After graduating from Sarah Lawrence College, she worked in public relations before joining NBC’s “Today” show as a segment writer and producer in 1961. She began going on-air with feature stories, including a report on her one-day stint as Playboy. . bunny, and became a regular on the show.

It was then that she began to meet resistance. “Today” host Frank McGee resented her presence and tried to limit her role on the show.

After 13 years on “Today,” Walters was paid an unprecedented $1 million annual salary to move to rival network ABC in 1976 and make history as America’s first female nightly newscaster co-anchor. Harry Reasoner, made his disdain for Walters evident even when they were on the air.

“These two men were pretty brutal with me and it wasn’t nice,” Walters told the San Francisco Examiner. “For a long time, I couldn’t talk about that time without tears coming to my eyes. It was horrible to walk into that studio every day where no one spoke to me.”

After she ended her unhappy run on “ABC Evening News” in 1978, Walters established herself on the network’s primetime news show “20/20” and stayed with the show for 25 years. Being interviewed by Walters on “20/20” or her numerous specials became a distinction, and guaranteed exposure, for her subjects.

In 1977, she obtained a joint interview with Egyptian President Anwar Sadat and Israeli Prime Minister Menachem Begin before making peace.

Walters became so prominent that her star quality sometimes dwarfed the people she questioned. The New York Times called her “arguably America’s best-known television personality”, but also observed that “what we remember most from a Barbara Walters interview is Barbara Walters.”

Critics sometimes found her cloying, but she could also be blunt, as when she asked Martha Stewart, the lifestyle guru who went to prison in an insider trading case, “Martha, why so many people hate you?”

In 1997, Walters launched “The View” on ABC, a popular women’s roundtable discussion show that was sometimes torn by disputes with co-hosts Star Jones and Rosie O’Donnell. She made her final appearance as the show’s co-host in 2014, but she remained an executive producer on the show and continued to do occasional interviews and specials for ABC News.

Walters’ three marriages, to businessman Robert Katz, theater producer Lee Guber, and television executive Merv Adelson, ended in divorce. She also had high-profile boyfriends like Alan Greenspan, former head of the Federal Reserve, and John Warner, who would later become a senator from Virginia.

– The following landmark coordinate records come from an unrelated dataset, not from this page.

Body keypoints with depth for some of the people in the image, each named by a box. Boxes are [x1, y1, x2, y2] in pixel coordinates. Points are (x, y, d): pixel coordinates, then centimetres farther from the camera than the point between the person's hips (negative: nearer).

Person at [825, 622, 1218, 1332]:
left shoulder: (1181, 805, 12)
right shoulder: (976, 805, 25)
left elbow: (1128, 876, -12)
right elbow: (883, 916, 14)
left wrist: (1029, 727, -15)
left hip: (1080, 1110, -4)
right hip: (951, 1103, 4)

Her love life made headlines in 2008 when her autobiography, “Audition: A Memoir,” revealed an affair with then-married Edward Brooke of Massachusetts, the first black senator since post-Civil War Reconstruction.

Walters underwent heart surgery in 2010, providing footage for an ABC special in which she and former President Bill Clinton, actor Robin Williams and other high-profile heart surgery patients discussed her conditions.

She’s won 12 Emmy Awards, 11 of them while working at ABC News, the network said.